# sql substage



## twosevennine (Jun 30, 2009)

Wanting to upgrade the sub stage. Right now I have (2) Boston 10" G5's in a ported enclosure about 1.2cft @ around 35hz each. Using a Kicker zx850.2. I think the SQ is amazing but want to raise the SPL numbers. I would like to know what your guy's suggestions are for amps and subs. Should I run 1 big amp or 2 smaller ones? AB or D? 10in or 12in? I want to maintain my SQ and raise SPL. 
Application: 2001 GMC 1500 ext cab. 
Budget: $2000 
Box: up to 3cft. 

Thank you in advance.


----------



## Plottin4success (Nov 3, 2009)

Check out a set of JL w6v2's. They can get decently loud and are an amazing sounding sub. IDQ's might also do the trick for you.


You wont have enough space to go with 2 12's in a ported box if you are keeping under the seat. I would get a class D mono amp for the subs.
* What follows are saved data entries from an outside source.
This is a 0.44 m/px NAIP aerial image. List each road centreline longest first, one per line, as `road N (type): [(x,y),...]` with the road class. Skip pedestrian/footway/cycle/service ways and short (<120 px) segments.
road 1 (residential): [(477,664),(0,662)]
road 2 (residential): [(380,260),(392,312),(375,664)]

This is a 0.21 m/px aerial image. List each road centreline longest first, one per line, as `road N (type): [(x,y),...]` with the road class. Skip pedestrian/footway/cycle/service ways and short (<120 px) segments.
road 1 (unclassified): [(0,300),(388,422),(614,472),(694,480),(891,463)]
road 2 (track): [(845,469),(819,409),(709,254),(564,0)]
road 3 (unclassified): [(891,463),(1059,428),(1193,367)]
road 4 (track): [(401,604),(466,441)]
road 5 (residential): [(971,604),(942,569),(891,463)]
A Sundown SAZ1500d would be nice on two of the w6's.


----------



## NOTORIOUS97200 (Dec 11, 2008)

Coming from 2 tens, you can probably be good with 1 12 or one 15" woofer on a 100-1500 watts amp.
Take a look at this combo, you will love it. Power, pressure, accuracy, low end,...everything !!! 
SSA Shop - SSA Xcon 12D2 Sub woofer + Sundown SAZ-1500D Amplifier combo

It-s a D class amp, but even with a 1000 watts amp, this sub will shine !


----------



## twosevennine (Jun 30, 2009)

Its nice being able to fit everything under and behind the seat right now... the box im using now is a front firing and it barley fit a 10" under the seat. Thankyou for your suggestions guys, I am also contemplating 2 10" idmax subs on a saz-2000 what do you think?


----------